PhD Public Defense, Nasir Uddin
Title: Developing Composite Molecular Systems Network of Aggression
by Nasir Uddin
PhD Public Defense
Advisors:
Dr. Imran Rauf and Dr. Mushtaq Hussain (DOW)
External Examiners:
1. Dr. Ishrat Jabeen, School of Interdisciplinary Engineering & Sciences, NUST, Islamabad
2. Dr. Zaheer Ul-Haq Qasmi, Panjwani Center for Molecular Medicine and Drug Research, ICCBS, Karachi
Date: Friday, Feb 17, 2023 at 3:00pm
Venue: Conference Room, Tabba Academic Block, Main Campus, IBA Karachi
Abstract
Aggressive behavior is regulated by the interplay of several biomolecules that work in a variety of permutations of combination for the expression of a trait. This makes the identification of the key molecular components that underpin aggression difficult. Herein, we have used a systems biology approach to develop a composite system network in order to explore key proteins involved in the incidence and progression of aggression. In summary, an extensive literature survey yielded a total of 383 genes in this study. Stringent exclusion criteria were employed to weed out comorbidities like cancer and other pathological and physiological ailments, redundant and orphan genes. Resultantly, a single network of 351 genes was developed. The sparse protein-protein interaction network is composed of 383 nodes and 3,472 edges. The largest connected sub-network coalesced 351 genes of the sparse network, whereas 32 genes remained orphans. The subsequent network was searched for molecular complexes and ten modules were identified. Each module was subjected to enrichment and ontological analysis to identify important pathways associated with each module. Finally, novel candidate genes for aggression were identified by connecting different modules on an incremental basis.
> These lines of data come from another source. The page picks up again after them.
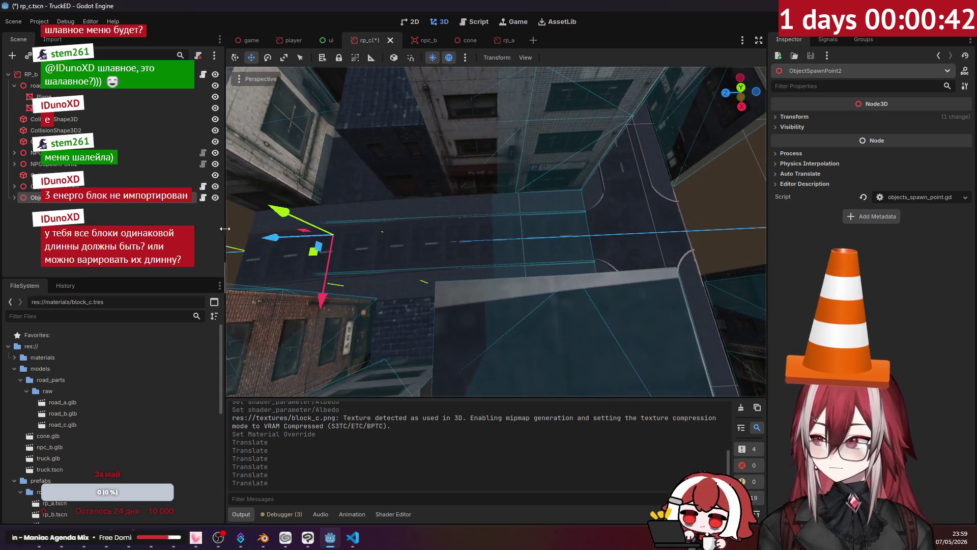
# Step: Duplicate two more object spawn points (ObjectSpawnPoint3, 4) spread along and across the road
pyautogui.press('ctrl+d')
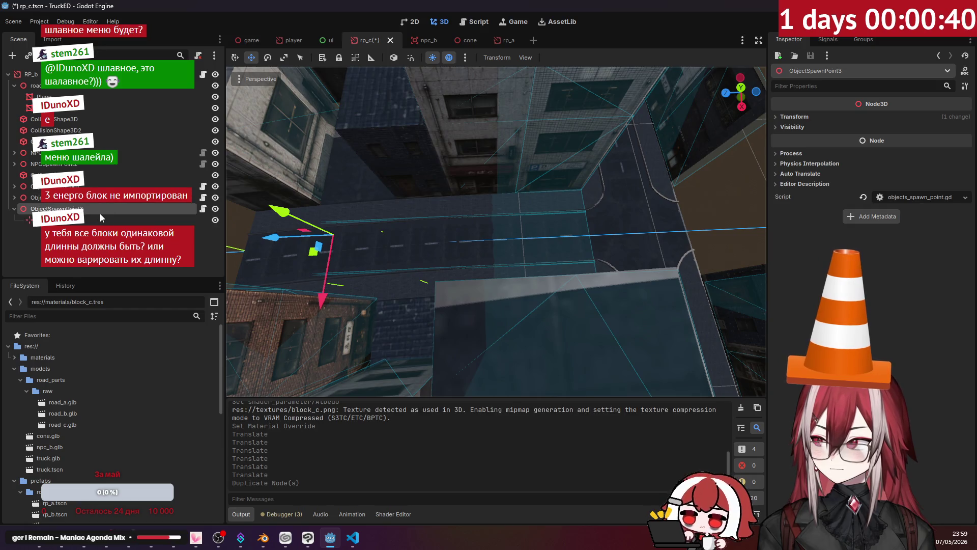
pyautogui.moveTo(278, 241); pyautogui.dragTo(527, 253)
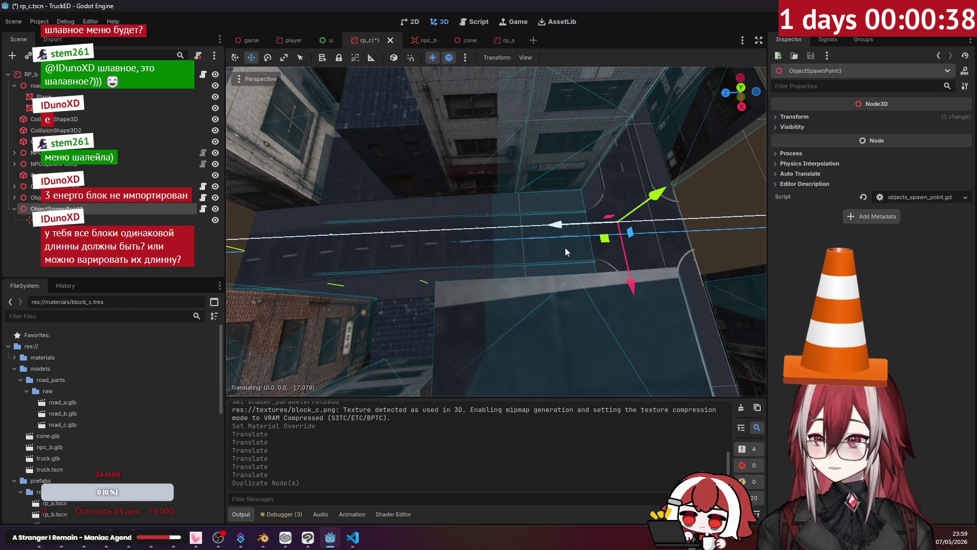
pyautogui.moveTo(565, 248)
pyautogui.mouseDown(button='middle')
pyautogui.moveTo(497, 229)
pyautogui.moveTo(321, 247)
pyautogui.mouseUp(button='middle')
pyautogui.scroll(-5, 497, 229)
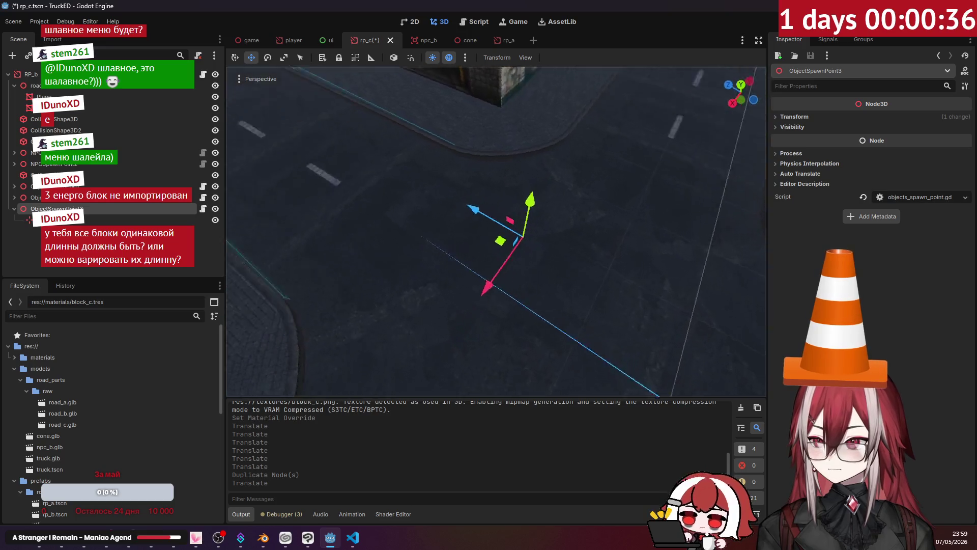
pyautogui.scroll(-3, 321, 247)
pyautogui.press('ctrl+d')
A dense network was created using the genes of the sparse network in addition to the nominally associated genes via genome wide association studies. This formed an interactome of 748 nodes, 6042 edges. The interactome had 49 unconnected components. The largest sub-network has 698 nodes and 6040 edges. The enrichment analysis of the sparse network showed that the biological processes these genes are mainly composed of are: behavior, synaptic signaling and trans-synaptic signaling. The molecular functions highly enriched were protein binding, neurotransmitter receptor activity, signaling receptor binding.
The sparse network modular analysis resulted in ten modules. The top three modules enrichment analysis revealed that the majority of the genes belonging to these modules belong to neuroactive ligand-receptor interaction, cAMP signaling pathway, serotonergic synapse, Amphetamine addiction, Neuroactive ligand-receptor interaction, Cocaine addiction, Neuroactive ligand-receptor interaction and Insulin secretion.
Individual modules were also analyzed to identify the genes that are involved in the crosstalk amongst different pathways within a module. In the highest scoring module DRD1, DRD2, NFKB1, MAPK1, and NPY play roles in the crosstalk of five different pathways, whereas HTR1A and HTR1B influence three pathways. TH was found to be influencing amphetamine addiction, tyrosine metabolism and folate biosynthesis in the second ranked module. The sparse network was analyzed for hub genes and BDNF, FOS, CREB1, IL6 and GRIN2B were found to be the most promiscuously interacting genes.
Potential novel genes were predicted based on additional genes invocation through the STRING Database. These genes were ranked based on their frequency of appearance in interaction with random modules. Furthermore, potential driver genes were also predicted using the dense network genes involved in module bridging using the shortest path approach. A statistically significant difference was observed in the length of shortest paths between dense network genes and nominally associated genes identified through GWAS studies.
Based on the expression data of normal subjects' correlation interaction networks for different age groups revealed that common subnetwork of the genes involved in the regulation of aggressive behavior. This analysis revealed the promiscuously interacting GRIN2B, and NPY are among the top interacting genes in the sparse and dense networks. Besides that, these genes were also among the top in module bridging and betweenness measures. Suggesting NPY and GRIN2B are potentially the most important drivers of aggressive behavior.
The data points to the engagement of several modules of the variable population in the development of aggression. Certain molecules appeared to be highly promiscuous in their interaction representing the potential driver and/or hub genes. In addition, the molecular interaction sites explored by molecular docking could be exploited to design a therapeutic intervention to ameliorate aggression.